The Fate Forge

GMs Blog - Post Game 1

An unbelievable start

We all decided to start this D&D 3.5 game mostly because I sensed we were getting bored of Shadow Run. So I started prepping with little enthusiasm. I figured this would be another game people really didn’t take seriously (well… as seriously as you can take a game…) and I would spend hours a week prepping so we can goof off game night and not really use anything I had prepped. Not that I mind the goofing off, I rather enjoy the down time, but I feel a sort of drive to make use of my work. All of this was unfounded, however, since we had one of our better games that night.

The players we ALL interested, most everyone had their character sheets ready to go, and even the ones that didn’t actually had a DESIRE to do it right! Amazing. This did a lot to rekindle my passion for making awesome games. I’ll try to impart some of the design thinking into this text without giving too much away for the players.

The game was begun with the knowledge that each player had received a letter from Elonwy Owlseve (in case your curious) and each person was told that it was up to them how they ended up with it. I gave them complete narrative control. Two decided that they were the intended recipients of the letters while the other two chose to have stolen the letter off another hero and taken it off of a guy he beat down in a bar fight. Ridiculous and awesome at the same time.

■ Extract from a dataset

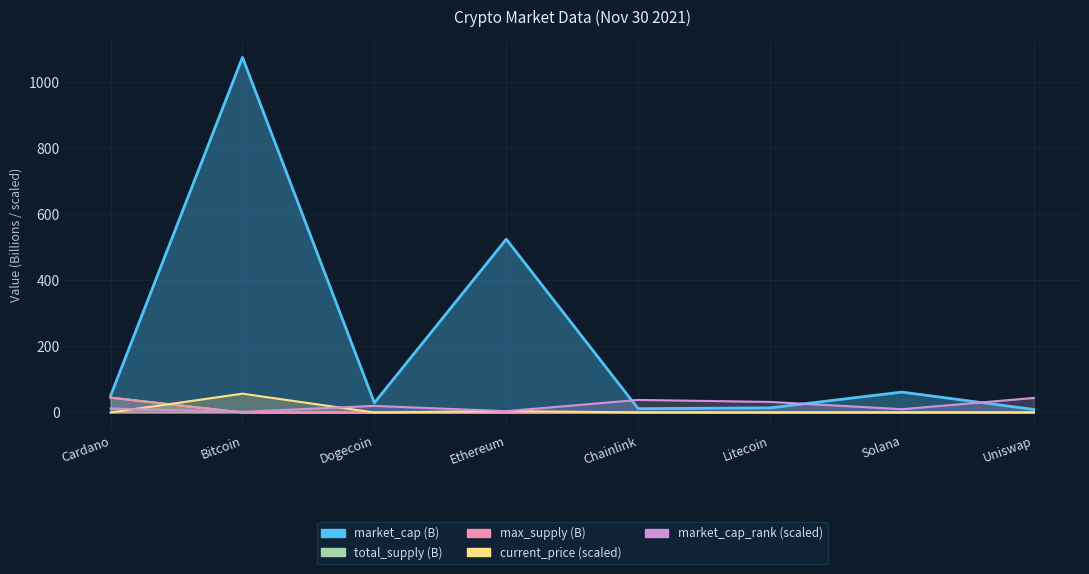

What is the difference between the maximum and second lowest values in the market_cap series?

1063.4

With that stated, they started the game at the referenced Inn and woke up the next morning finding blood on their doors leading to the common room. There, King Jordan III’s body was found mutilated. I did this for one reason. Every time I drop a plot hook near my players, they ignore it and go somewhere else. This time, I dropped a plot meteor on them, leaving them no recourse but to respond. They escaped through a tunnel full of traps that, I must say, they bypassed brilliantly. Only one of them seemed to feel unimportant in this section, but I think he was just getting revved up and his character was spec’d for fighting anyway. I’ll have to find more ways he can be useful outside of breaking skulls. Note 1: Know your PCs abilities. I managed to get though this whole section with only seeing skill checks (most of which I didn’t expect) and class abilities. I was so proud!

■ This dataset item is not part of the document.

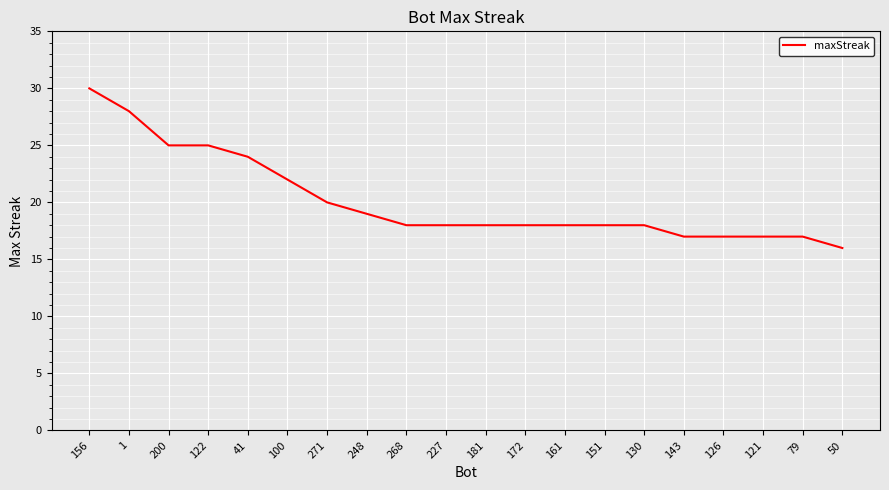

What position from the left is 161?

13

They made it to the location they were supposed to go and met an NPC that they all reacted too. A half-orc, a bit larger than the ordinary breed, wearing a monocle with a book in hand. They made all sorts of jokes, which was the goal. It worked perfectly. I am a bit irritated at myself, though. This was a perfect opportunity to role play out an important figure, and I opted to skip it all. Maybe I was tired, maybe I was lazy, but either way I screwed up. Note 2: RP your NPCs at every opportunity. I absolutely loved the quick exchange that occurred with him, though. The PCs were being praised for killing the king by this massive half-orc and his organization. Three of the PCs began saying “yeah… that was great… that… happened… /smile” while the fourth kept asking why they were getting credit for something they didn’t do and was constantly shushed by the others. I really should have had the half-orc react, but I really didn’t want to ruin their sense of “we got away with it”. I’ll analyze this situation closer at a later date.

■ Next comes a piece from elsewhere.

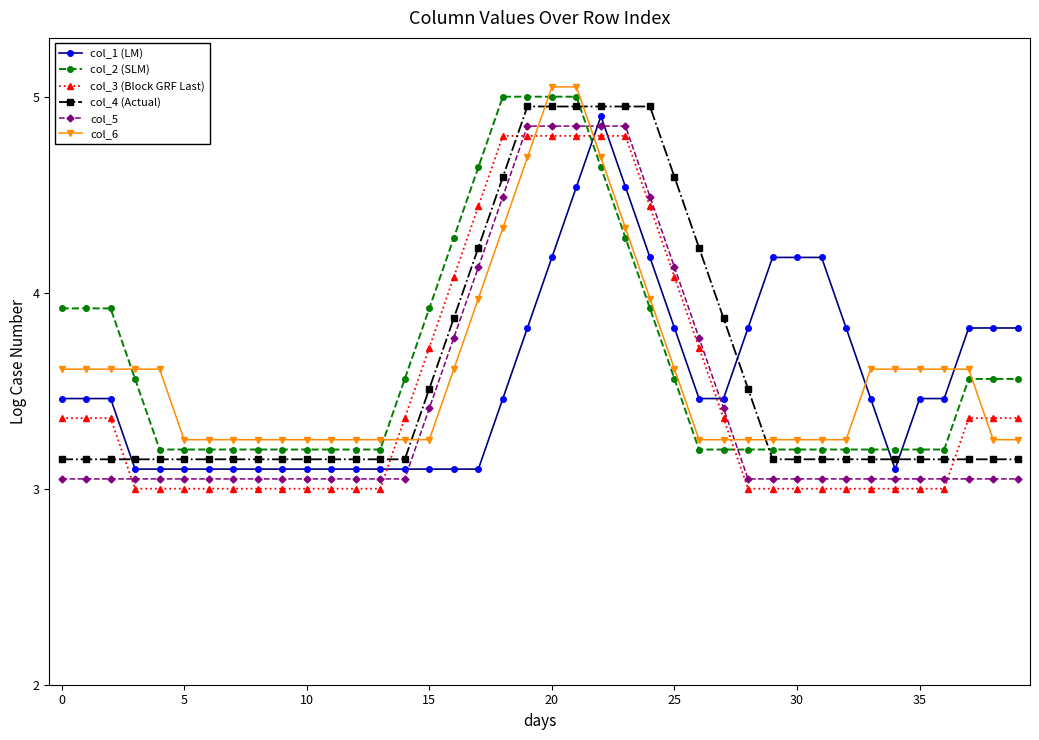

True or false: col_5 and col_2 (SLM) intersect in this chart.

True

The PCs picked up a rather flimsy plot hook and agreed to go find some scouting party. I hadn’t really planned out how that talk was gonna go and it showed. I KNEW that I wanted to get some goblin fighting action underway, but I hadn’t thought of how to get there. In retrospect, I didn’t do TOO badly, but it’s something to remember. They went out, found the scouts were captured by goblins, and that’s when the REAL fun started. I had a broken down catapult, tents, cages with guys in them, and all sorts of other stuff in this small area. I hoped to have a dynamic fight where everyone could find SOMETHING that they could do and do well. Few of them chose to do the things I expected, but everyone found things to do that they enjoyed. Mission accomplished! They destroyed goblins left and right and had a blast doing it. I have only one regret in the whole scene. At the end of the fight, one goblin was left, unarmed. One PC wanted to do something over the top (like throwing him into the campfire or something). After it looked like they knew what they were going to do, I looked over and noticed that the catapult was not yet fired. So I narrated how he threw the goblin on that and got shot into the cliff. While that was sorta neat, I have to learn to keep out of the narration while the players have it. I want to ENCOURAGE them telling ME what happens, not discourage it.

All in all a wonderful start to a, hopefully, great campaign. Next time, I’ll add some pictures to the post :P.

~Tricen

Comments

“Every time I drop a plot hook near my players, they ignore it and go somewhere else.”

This is what doorknobs enchanted with a geas spell are for my man. Although my favorite is a random knicknack one of the characters picks up, like a gold piece or a rock, is possessed by the spirit of a dead adventurer.

GMs Blog - Post Game 1
 

I aught to create a catch phrase like “You got DMPWND!” for occasions like that :P.